As one of those miracles that sometime happens, a brochure from the University of the Arts landed in their mailbox and provided information about careers in arts and animation that Yuhas never knew existed. She knew immediately that she had to go to this school, and to do that, she had to have a scholarship. Tuition at the time was $80,000.
Straight As, Honor Society, Key Club, Student Government, volunteer teaching at a Bible School—Yuhas did everything she could to show her abilities, her community involvement, her school engagement—and she threw herself into every activity possible.
Her mother somehow became convinced that all of her explanations about afterschool activities were a lie, and demanded that her daughter come home after school each day, that she give up the attempt to get into college. It was then that Yuhas finally realized the hard truth: She couldn’t remain in her mother’s home and still have the life she envisioned. Her escape and her ultimate triumph in attending school and building the life she wanted is the penultimate joy of American Goulash.
While Yuhas’s art and humor developed in an atmosphere of surrealism rooted in the toxic wastelands of mid-state New Jersey, it has grown significantly, as her own creative activities expand.
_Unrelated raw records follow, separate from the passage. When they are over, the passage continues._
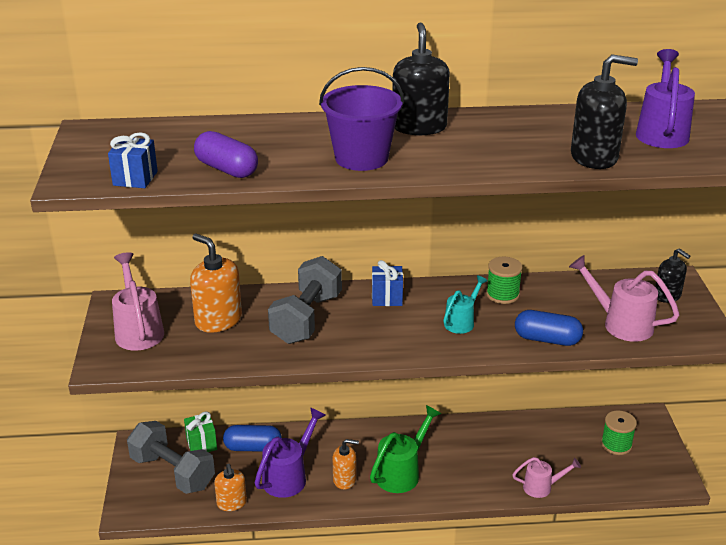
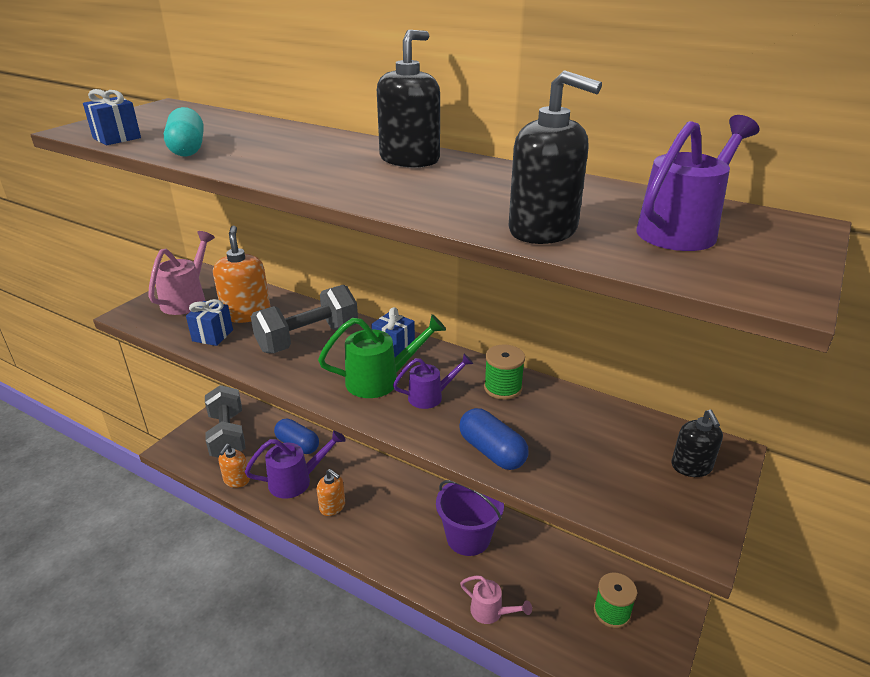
camera: 35 degrees right, 0 degrees up
(201, 444) = (268, 424): green gift -> none
(217, 350) = (212, 335): none -> blue gift
(226, 169) = (188, 148): purple capsule -> turquoise capsule
(361, 158) = (305, 168): purple bucket -> purple bucket (468, 538)
(401, 472) = (382, 525): green watering can -> green watering can (380, 380)
(461, 322) = (430, 396): turquoise watering can -> purple watering can
(621, 324) = (596, 472): pink watering can -> none

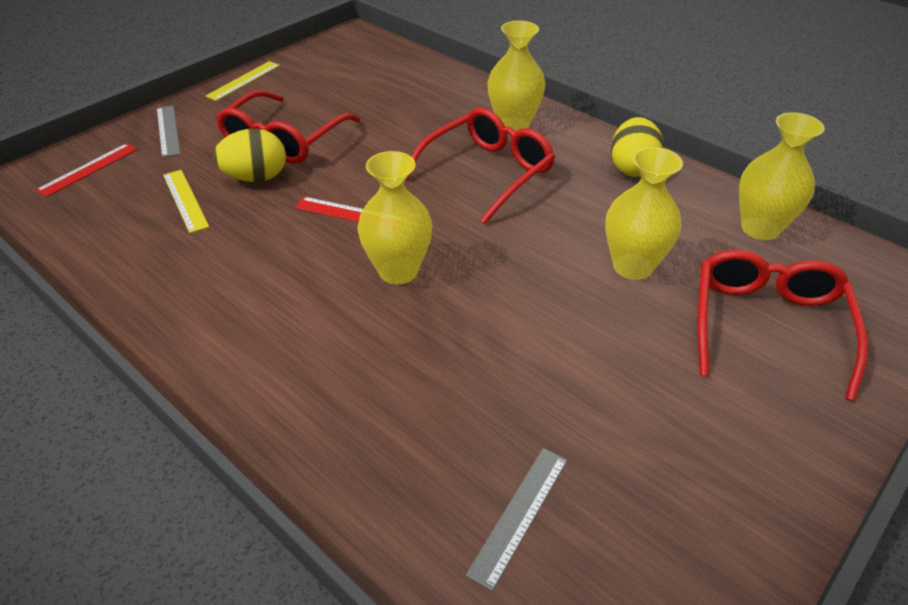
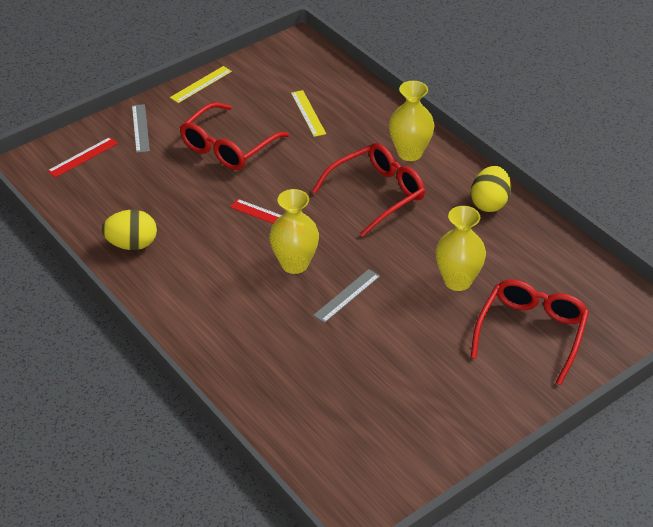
camera: 10 degrees right, 0 degrees up
(185, 200) = (152, 191): yellow ruler -> yellow ruler (308, 113)
(256, 177) = (204, 178): yellow egg -> yellow egg (132, 244)
(519, 514) = (334, 417): grey ruler -> grey ruler (347, 295)
(760, 228) = (563, 264): yellow vase -> none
After receiving her BFA in animation from University of the Arts in Philadelphia, Yuhas founded her own animation and film studio, Shiny Grape Studios. She is co-founder, with her now-husband, Matt Conant, of the much-respected Project Twenty1 Film Festival. She is an animator, filmmaker, writer, and artist. By all accounts, her life is a successful and happy one. In other words, she beat all the odds and is nothing short of a walking miracle.
American Goulash tells Stephanie Yuhas’s childhood story with humor, pathos, and love.